===== Given entries

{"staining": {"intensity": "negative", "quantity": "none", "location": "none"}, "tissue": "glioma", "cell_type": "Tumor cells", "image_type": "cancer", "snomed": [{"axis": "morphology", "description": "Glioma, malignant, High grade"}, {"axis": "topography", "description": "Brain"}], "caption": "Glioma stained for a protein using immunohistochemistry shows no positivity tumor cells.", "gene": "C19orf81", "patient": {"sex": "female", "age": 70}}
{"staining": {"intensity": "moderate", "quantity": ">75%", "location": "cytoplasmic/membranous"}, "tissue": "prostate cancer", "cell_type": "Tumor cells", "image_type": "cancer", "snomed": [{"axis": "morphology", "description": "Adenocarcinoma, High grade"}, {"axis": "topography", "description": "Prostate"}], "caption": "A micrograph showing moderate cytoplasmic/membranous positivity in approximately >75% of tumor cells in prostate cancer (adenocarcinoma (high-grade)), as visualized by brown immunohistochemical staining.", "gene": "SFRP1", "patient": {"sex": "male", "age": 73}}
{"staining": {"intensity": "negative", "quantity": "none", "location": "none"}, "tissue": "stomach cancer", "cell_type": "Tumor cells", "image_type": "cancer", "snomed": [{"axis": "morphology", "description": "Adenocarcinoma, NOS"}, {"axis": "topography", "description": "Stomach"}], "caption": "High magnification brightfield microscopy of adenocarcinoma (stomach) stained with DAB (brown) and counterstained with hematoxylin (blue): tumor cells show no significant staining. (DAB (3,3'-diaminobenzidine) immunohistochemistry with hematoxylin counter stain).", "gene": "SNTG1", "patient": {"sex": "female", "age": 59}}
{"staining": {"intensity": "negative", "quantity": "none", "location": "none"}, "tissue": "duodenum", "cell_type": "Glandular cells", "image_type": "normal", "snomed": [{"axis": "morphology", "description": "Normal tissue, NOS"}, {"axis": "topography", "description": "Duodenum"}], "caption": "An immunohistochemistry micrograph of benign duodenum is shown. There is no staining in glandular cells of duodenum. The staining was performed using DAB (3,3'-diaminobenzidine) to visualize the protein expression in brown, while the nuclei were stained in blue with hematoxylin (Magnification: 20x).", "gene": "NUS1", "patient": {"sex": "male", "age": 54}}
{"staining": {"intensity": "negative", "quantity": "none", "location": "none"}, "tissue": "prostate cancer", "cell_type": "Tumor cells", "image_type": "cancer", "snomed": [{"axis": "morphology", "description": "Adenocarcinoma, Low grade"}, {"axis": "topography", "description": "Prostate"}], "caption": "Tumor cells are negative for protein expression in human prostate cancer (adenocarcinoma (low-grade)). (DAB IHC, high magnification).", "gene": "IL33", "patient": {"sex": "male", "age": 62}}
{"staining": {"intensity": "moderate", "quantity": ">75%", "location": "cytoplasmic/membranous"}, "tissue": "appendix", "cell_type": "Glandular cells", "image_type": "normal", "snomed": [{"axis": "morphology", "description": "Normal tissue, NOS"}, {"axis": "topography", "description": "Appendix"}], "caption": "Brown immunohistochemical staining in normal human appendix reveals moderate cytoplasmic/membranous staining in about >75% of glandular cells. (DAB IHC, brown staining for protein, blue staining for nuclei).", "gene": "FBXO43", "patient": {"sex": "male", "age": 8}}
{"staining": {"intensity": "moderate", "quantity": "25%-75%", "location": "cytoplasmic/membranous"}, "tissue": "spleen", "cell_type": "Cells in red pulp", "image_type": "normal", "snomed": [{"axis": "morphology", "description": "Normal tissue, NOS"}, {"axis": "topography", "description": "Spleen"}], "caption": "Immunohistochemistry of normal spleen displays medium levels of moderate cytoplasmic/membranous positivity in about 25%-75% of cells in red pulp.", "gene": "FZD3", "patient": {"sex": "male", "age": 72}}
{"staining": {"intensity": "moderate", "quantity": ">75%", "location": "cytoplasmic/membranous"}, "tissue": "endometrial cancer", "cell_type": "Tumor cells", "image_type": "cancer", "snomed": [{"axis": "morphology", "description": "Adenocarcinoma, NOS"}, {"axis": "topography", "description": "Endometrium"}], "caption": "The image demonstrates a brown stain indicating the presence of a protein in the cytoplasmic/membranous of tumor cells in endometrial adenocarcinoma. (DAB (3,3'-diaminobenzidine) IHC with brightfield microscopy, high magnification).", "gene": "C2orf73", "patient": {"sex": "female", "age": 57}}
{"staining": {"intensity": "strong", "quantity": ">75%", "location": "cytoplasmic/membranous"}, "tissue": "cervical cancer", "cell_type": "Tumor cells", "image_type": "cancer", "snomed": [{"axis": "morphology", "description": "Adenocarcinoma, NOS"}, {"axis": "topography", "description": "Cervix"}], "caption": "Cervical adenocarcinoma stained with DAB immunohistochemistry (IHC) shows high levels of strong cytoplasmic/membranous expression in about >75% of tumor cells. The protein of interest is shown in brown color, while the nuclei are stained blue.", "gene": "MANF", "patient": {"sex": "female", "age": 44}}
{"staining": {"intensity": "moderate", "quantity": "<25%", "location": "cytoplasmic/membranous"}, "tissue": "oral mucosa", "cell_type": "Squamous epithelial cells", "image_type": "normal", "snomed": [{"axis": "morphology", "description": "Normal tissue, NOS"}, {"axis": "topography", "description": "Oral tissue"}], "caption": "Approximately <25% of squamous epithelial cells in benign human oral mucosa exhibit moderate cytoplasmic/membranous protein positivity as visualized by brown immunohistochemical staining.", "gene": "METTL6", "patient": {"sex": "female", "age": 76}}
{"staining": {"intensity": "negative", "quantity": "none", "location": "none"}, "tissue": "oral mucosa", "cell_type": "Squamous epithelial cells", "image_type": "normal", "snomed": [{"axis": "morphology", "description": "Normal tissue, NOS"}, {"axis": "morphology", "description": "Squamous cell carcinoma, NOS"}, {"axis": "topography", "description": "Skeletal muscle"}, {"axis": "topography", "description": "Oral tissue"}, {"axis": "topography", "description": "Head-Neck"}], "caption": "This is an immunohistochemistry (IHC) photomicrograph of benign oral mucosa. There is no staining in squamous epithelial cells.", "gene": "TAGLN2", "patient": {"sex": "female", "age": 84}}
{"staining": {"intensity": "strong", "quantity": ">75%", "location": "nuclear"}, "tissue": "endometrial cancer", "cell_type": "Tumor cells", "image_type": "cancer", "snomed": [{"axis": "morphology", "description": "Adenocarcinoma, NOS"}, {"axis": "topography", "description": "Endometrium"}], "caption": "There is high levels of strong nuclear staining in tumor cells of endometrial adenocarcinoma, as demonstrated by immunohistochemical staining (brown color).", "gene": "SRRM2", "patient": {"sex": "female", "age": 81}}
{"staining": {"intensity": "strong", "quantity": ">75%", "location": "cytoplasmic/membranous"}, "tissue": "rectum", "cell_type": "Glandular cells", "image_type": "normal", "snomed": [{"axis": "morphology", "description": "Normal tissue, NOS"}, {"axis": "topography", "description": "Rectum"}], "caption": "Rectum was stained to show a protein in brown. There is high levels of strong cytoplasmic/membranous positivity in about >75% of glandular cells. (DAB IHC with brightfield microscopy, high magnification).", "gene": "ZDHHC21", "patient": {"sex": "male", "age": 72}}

==========

Above are the records. Copy the lines beginning at the one that has "micrograph showing moderate" and ending with the one that has "magnification brightfield microscopy", unchanged.

{"staining": {"intensity": "moderate", "quantity": ">75%", "location": "cytoplasmic/membranous"}, "tissue": "prostate cancer", "cell_type": "Tumor cells", "image_type": "cancer", "snomed": [{"axis": "morphology", "description": "Adenocarcinoma, High grade"}, {"axis": "topography", "description": "Prostate"}], "caption": "A micrograph showing moderate cytoplasmic/membranous positivity in approximately >75% of tumor cells in prostate cancer (adenocarcinoma (high-grade)), as visualized by brown immunohistochemical staining.", "gene": "SFRP1", "patient": {"sex": "male", "age": 73}}
{"staining": {"intensity": "negative", "quantity": "none", "location": "none"}, "tissue": "stomach cancer", "cell_type": "Tumor cells", "image_type": "cancer", "snomed": [{"axis": "morphology", "description": "Adenocarcinoma, NOS"}, {"axis": "topography", "description": "Stomach"}], "caption": "High magnification brightfield microscopy of adenocarcinoma (stomach) stained with DAB (brown) and counterstained with hematoxylin (blue): tumor cells show no significant staining. (DAB (3,3'-diaminobenzidine) immunohistochemistry with hematoxylin counter stain).", "gene": "SNTG1", "patient": {"sex": "female", "age": 59}}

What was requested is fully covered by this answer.